Um soldado faz patrulha após um ataque extremista em Ouagadougou, Burkina Faso, em janeiro de 2016. (Foto: AFP / Getty Images)
Um soldado faz patrulha após um ataque extremista em Ouagadougou, Burkina Faso, em janeiro de 2016. (Foto: AFP / Getty Images)

Um novo atentado contra uma igreja católica no norte de Burkina Faso matou pelo menos três pessoas neste domingo (26) em um ataque contra uma igreja católica no norte de Burkina Faso, de acordo com fontes de segurança do país africano.

O ataque aconteceu pela manhã, quando indivíduos armados interromperam uma missa na igreja da cidade de Toulfé e abriram fogo contra os presentes. Este é o terceiro ataque contra igrejas realizado por grupos armados no país nos últimos dias.
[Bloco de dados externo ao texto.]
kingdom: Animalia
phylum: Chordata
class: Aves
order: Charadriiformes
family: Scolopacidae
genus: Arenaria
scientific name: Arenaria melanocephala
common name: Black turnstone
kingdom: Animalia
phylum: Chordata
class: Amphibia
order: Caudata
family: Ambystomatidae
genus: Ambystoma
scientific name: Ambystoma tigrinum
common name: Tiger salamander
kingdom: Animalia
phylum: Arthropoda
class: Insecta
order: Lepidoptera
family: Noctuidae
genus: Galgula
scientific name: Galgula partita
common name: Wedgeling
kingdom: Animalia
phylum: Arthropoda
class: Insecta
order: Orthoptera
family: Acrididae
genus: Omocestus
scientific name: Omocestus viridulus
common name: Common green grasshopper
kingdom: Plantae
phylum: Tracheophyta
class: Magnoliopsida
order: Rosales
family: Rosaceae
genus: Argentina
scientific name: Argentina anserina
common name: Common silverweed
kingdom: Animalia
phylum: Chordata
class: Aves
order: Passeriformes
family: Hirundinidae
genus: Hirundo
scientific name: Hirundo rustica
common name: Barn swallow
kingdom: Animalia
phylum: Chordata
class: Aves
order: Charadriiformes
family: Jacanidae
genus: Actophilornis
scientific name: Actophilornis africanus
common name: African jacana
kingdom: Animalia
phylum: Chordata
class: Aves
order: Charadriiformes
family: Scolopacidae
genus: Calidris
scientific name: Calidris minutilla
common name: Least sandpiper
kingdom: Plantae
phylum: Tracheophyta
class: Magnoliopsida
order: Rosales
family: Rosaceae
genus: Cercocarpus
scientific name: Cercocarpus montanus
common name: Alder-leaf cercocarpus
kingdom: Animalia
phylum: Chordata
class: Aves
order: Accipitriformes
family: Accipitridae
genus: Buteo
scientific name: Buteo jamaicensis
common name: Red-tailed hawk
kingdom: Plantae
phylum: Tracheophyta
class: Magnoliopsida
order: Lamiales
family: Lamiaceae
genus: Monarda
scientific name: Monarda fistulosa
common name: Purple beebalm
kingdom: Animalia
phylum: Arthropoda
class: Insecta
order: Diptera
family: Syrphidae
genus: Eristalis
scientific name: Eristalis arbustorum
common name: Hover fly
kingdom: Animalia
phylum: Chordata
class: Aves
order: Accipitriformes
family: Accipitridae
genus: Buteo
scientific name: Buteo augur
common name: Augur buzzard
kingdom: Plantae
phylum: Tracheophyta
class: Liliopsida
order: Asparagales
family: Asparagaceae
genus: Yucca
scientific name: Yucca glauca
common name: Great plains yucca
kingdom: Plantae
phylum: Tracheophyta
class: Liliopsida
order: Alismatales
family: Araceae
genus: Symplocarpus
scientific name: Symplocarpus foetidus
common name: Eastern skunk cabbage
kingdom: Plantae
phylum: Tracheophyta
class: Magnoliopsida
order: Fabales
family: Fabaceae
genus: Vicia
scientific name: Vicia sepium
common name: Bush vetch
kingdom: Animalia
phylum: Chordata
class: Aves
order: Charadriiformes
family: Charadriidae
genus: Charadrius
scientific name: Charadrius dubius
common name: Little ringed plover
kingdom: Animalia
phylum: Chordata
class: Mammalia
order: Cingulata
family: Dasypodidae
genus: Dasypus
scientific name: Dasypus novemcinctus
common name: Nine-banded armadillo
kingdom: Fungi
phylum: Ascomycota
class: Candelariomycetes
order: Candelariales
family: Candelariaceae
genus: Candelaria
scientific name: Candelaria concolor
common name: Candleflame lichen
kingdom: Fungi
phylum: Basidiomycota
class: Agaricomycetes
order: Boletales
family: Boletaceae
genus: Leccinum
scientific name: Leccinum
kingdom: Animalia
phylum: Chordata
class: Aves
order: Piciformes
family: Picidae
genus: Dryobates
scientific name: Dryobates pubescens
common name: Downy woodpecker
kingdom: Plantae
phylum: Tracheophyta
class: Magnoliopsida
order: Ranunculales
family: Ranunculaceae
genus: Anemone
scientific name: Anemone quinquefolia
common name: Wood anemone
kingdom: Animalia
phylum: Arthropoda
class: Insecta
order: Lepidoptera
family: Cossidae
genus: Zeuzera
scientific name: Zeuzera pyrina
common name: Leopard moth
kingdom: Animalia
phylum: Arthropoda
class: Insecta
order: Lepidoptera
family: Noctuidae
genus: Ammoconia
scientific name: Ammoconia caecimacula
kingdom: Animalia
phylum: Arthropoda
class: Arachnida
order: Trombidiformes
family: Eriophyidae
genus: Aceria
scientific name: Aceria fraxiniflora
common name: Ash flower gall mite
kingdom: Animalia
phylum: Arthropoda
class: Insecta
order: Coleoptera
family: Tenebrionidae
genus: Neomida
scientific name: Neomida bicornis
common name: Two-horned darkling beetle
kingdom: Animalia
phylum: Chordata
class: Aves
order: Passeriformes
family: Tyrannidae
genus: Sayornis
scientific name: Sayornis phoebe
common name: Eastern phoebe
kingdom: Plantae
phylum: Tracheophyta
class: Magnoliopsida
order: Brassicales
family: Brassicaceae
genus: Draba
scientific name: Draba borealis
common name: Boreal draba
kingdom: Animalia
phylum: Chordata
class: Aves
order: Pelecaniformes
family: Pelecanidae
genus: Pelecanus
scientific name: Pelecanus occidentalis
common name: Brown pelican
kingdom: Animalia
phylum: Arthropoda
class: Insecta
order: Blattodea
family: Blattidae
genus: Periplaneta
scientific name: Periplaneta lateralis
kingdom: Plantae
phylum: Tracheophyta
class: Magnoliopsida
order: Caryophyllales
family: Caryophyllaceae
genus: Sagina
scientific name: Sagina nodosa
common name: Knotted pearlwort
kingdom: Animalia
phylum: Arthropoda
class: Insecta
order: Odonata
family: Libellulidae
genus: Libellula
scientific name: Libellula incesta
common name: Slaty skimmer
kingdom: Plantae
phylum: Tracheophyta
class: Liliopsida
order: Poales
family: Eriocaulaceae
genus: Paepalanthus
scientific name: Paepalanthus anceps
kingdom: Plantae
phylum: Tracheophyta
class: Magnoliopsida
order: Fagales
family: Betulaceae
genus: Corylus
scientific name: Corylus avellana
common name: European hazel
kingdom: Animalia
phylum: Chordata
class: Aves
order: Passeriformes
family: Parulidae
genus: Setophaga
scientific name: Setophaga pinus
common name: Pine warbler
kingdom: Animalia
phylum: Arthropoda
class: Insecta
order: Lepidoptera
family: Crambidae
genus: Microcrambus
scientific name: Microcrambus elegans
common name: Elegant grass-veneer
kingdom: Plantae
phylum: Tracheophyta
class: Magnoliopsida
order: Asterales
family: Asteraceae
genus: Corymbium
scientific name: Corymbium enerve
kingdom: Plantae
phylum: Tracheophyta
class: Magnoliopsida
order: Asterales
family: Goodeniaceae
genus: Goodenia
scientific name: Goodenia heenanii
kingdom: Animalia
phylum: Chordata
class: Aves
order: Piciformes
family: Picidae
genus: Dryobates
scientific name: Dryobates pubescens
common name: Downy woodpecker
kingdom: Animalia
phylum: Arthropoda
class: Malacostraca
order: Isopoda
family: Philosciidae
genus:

O primeiro ataque aconteceu em 28 de abril, quando um grupo de homens armados entrou em um templo protestante na cidade de Silgadji, na região do Sahel, e matou seis pessoas, inclusive o pastor.

O último ataque foi em 12 de maio contra uma igreja católica em Dablo, na província de Sanmatenga (centro-norte), no qual morreram seis pessoas, entre elas o pároco.

Ataques jihadistas têm sido recorrentes em Burkina Faso desde abril de 2015, quando membros de um grupo vinculado à Al Qaeda sequestraram um guarda de segurança romeno em uma mina de manganês em Tambao, no norte do país, que ainda segue desaparecido.

Desde então, o número de atentados atribuídos tanto a grupos ligados à Al Qaeda como ao Estado Islâmico, vem aumentando de forma exponencial. Segundo o Centro de Estudos Estratégicos da África, os ataques subiram de três em 2015 para 12 em 2016, 29 em 2017 e 137 em 2018.

No entanto, só em 2018, o Projeto de Dados de Localização de Conflitos e Eventos Armados (ACLED, na sigla em inglês) registrou cerca de 200 ataques supostamente realizados por grupos jihadistas no país.

A região mais afetada pelo terrorismo é Sahel, situada no norte de Burkina Faso e que faz fronteira com Mali e Níger, onde são comuns os ataques e sequestros cometidos por diferentes grupos jihadistas.

A região leste do país também tem visto os índices de violência piorarem desde o segundo semestre de 2018.